张定方快步走来,脸色凝重,“叛军动向有异,白日虽未攻城,但营中兵马调动频繁。”
“入夜后,大批步骑举着火把出营,分多路向城北、城东、城西方向散去,似在…大举搜索!”
“搜索?”
周淮安眉头紧锁,“是冲着魏将军去的!”
许琅眼神微凝。
柳既是这条老狐狸,反应果然快。
河间大捷靠骑兵,今日守城逆转靠的还是骑兵。
魏无忌这支游离在外的机动力量,如同悬在柳既是头顶的利剑,他岂能容忍?
这大规模搜查,就是要拔掉这颗钉子!
“立刻传信魏无忌!”
许琅声音果断,“叛军大索周边,意在围歼尔部,着令尔等,隐蔽为先,伺机而动。”
“若情势危急,可相机率部暂离夏阳战场,向北转移至黑风岭一带待命,保存实力为上!”
“是!”
亲卫领命而去。
“王爷,柳既是老贼围而不攻,专搜魏将军,是想断我一臂啊!”
墨小蛮清冷的声音响起,“我们不能坐视不管!”
“自然不能。”
许琅眼中寒光一闪,“他既然想找,那我们就让他忙起来!”
“牛大力!”
“末将在!”
一个身材魁梧、声如洪钟的黑袍军悍将出列。
“着你挑选军中嗓门最大、身手最灵活的五百悍卒,分成十队!”
“自今夜起,轮番出城!”
“不需接战,只需靠近叛军营寨,敲锣打鼓,高声叫骂!”
“骂柳既是老迈昏聩,骂叛军将领都是缩头乌龟,骂他们三十万人被我们打得不敢露头!”
“怎么难听怎么骂,怎么气人怎么来,搅得他们日夜不宁!”
“记住,以骚扰疲敌为主,一击即走,绝不可恋战!”
“哈哈哈...末将得令!”
牛大力兴奋地摩拳擦掌,“骂人?这个俺老牛在行!”
“陈苗!”
许琅目光转向另一位沉稳的将领。
“末将在!”
“着你率本部两千轻骑,同样分成数股。
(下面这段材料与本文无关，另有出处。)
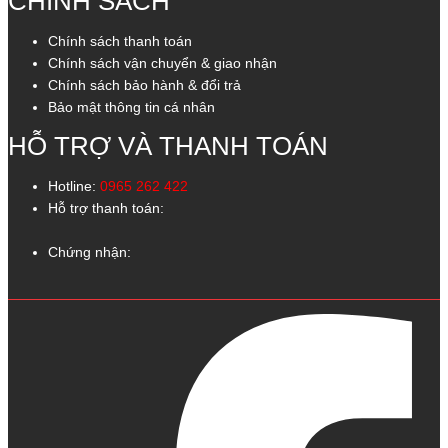
CHÍNH SÁCH
Chính sách thanh toán
Chính sách vận chuyển & giao nhận
Chính sách bảo hành & đổi trả
Bảo mật thông tin cá nhân
HỖ TRỢ VÀ THANH TOÁN
Hotline:
0965 262 422
Hỗ trợ thanh toán:
Chứng nhận:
”
“叛军不是派兵出去搜索魏将军吗?你就带着人,专门去找他们那些搜索队!”
许琅嘴角扬起一丝冷笑,“给我远远缀着,抽冷子放几波箭雨,打他们个措手不及!”
“打完就跑,让他们搜也搜不安生,给魏将军那边打掩护!”
“末将明白!”
陈苗抱拳领命。
当夜,夏阳城四门悄然开启。
牛大力带着五百人如同鬼魅般潜出,分散靠近叛军围城部队的几处营寨。
寂静的夜里,突然爆发出震天的锣鼓声和污言秽语的叫骂声。
“柳既是你个缩头乌龟,三十万人打不下夏阳小城,还有脸当统帅?回家抱孙子去吧!”
“叛军的崽子们听着!你们主帅无能,累死三军!跟着他没前途,趁早投降!”
“你们尿裤子没干呢?还敢出来打仗?回家吃奶去吧!”
“……”
各种粗鄙不堪、极尽羞辱之词,在寂静的夜里传得格外远。
叛军围城部队被这突如其来的噪音攻击惊醒,气得七窍生烟,纷纷涌到营寨边怒骂回击,甚至有人忍不住开弓放箭。
但牛大力的人早有准备,躲在射程之外骂得更起劲了。
敲锣打鼓,鬼哭狼嚎,搅得叛军营地鸡飞狗跳,根本无法安歇。
与此同时,陈苗率领的轻骑斥候如同游走的狼群,在夏阳外围的丘陵、林地间神出鬼没。
一旦发现小股的叛军搜索队,立刻从侧翼或后方发起突袭。
一阵密集的箭雨覆盖过去,射倒十几二十人。
不等对方组织起有效反击,立刻拨转马头,呼啸而去,消失在夜色或地形之中。
搜索队疲于奔命,提心吊胆,搜索效率大减,更别说深入险地寻找魏无忌的主力了。
如此一连数日,白天叛军顶着烈日派出大队人马四处搜索,却被陈苗的轻骑不断骚扰袭扰,进展缓慢,还折损了不少人手。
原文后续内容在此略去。